Rarement un texte ne m’avait autant plongé dans une perplexité, autant que de dégoût, que la lecture du livre de Littell. Près de mille pages pour ausculter le psychisme d’un nazi tueur de Juifs, pour penser dans sa mécanique psychique, à travers ses neurones et ceux de ses compagnes et compagnons tueurs. J’ai eu de la difficulté à m’y accrocher, mais surtout ce qui m’a le plus perturbé fut le succès de ce livre indigeste. Sa recherche de style, sa construction narrative ? Tout ça pour ça ? Qu’est-ce que le livre de Littell a apporté à la compréhension du moment présent ? Les tueurs du Hamas seraient-ils aussi les acteurs jouisseurs pervers d’un roman proche-oriental ? Y aurait-il une esthétique possible dans les égorgements ou les éventrations commis aux cris de “Allah Akbar” ?
Mes malveillants dénoncent les Juifs au nom de l’antiracisme
Les malveillants de notre temps, ici, sont d’un autre ordre : ils sont à l’opposé du nazi Max Aue, ce sont des gens de cœur et d’esprit, fins lettrés, indignés dès qu’une injustice est commise sur la terre, ayant le souci de l’Autre, de la diversité, surtout de son malheur, Résistants imaginaires, défenseurs autoproclamés du camp du Bien et accusateurs du camp du Mal. Un retournement perfide de l’histoire renouvelle la plus longue haine pour l’exprimer au nom de la justice, de la lutte contre le racisme. C’est la sinistre farce du temps présent, celle qui s’est jouée l’été 2001 à la conférence de l’ONU sur le racisme à Durban. Mes malveillants se revendiquent ici et maintenant du camp du Bien. Ils dénoncent les Juifs au nom de l’antiracisme. Aucune mythologie ne leur sert plus d’ inspiration car ils suffisent à eux-mêmes et devant le miroir ils se regardent avec la gourmandise bienveillante d’un Narcisse toujours content de s’être trompé.

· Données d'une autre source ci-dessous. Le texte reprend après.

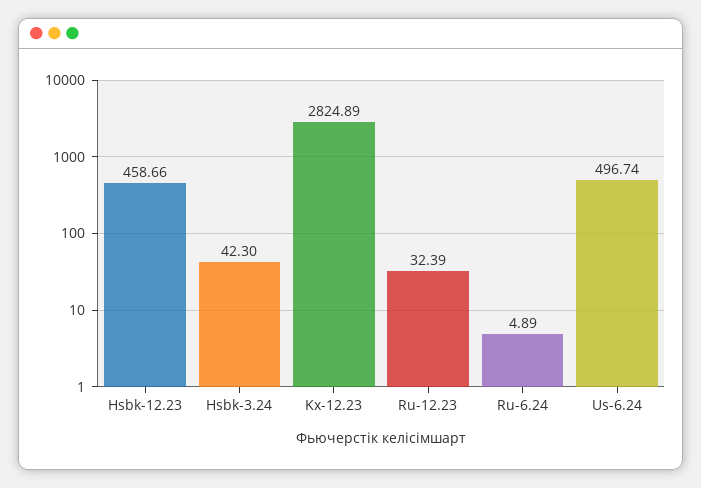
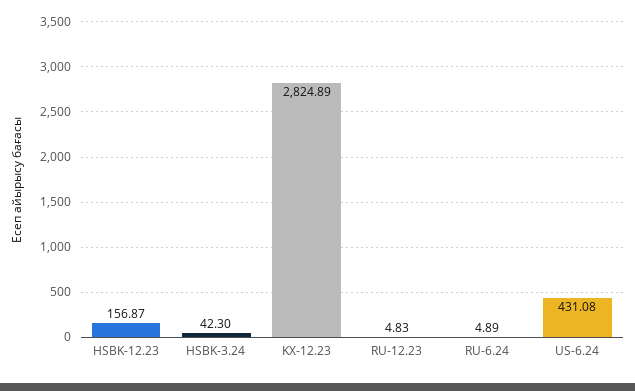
Hsbk-12.23: 458.66 -> 156.87
Ru-12.23: 32.39 -> 4.83
Us-6.24: 496.74 -> 431.08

C’est en relisant “Le dernier des Justes”, d’André Schwarz-Bart ou “La nuit” d’Elie Wiesel que j’ai compris la perversité de la bonne conscience actuelle. Celle qui est accablée par la cruauté du monde, mais qui jouit en même temps de ces finesses. Elle corrompt le réel et relit l’histoire à l’ombre de postures nouvelles qui requalifient le réel pour mieux le falsifier. Ce que l’on nomme “cancel culture”, culture de l’effacement, prétend reconstruire la perception du monde. Ces malveillants n’ont que le masque de la bienveillance. Ils et elles ne font que jouer à être ce qu’ils ne sont pas. Leur bonne conscience suinte de mauvaise foi.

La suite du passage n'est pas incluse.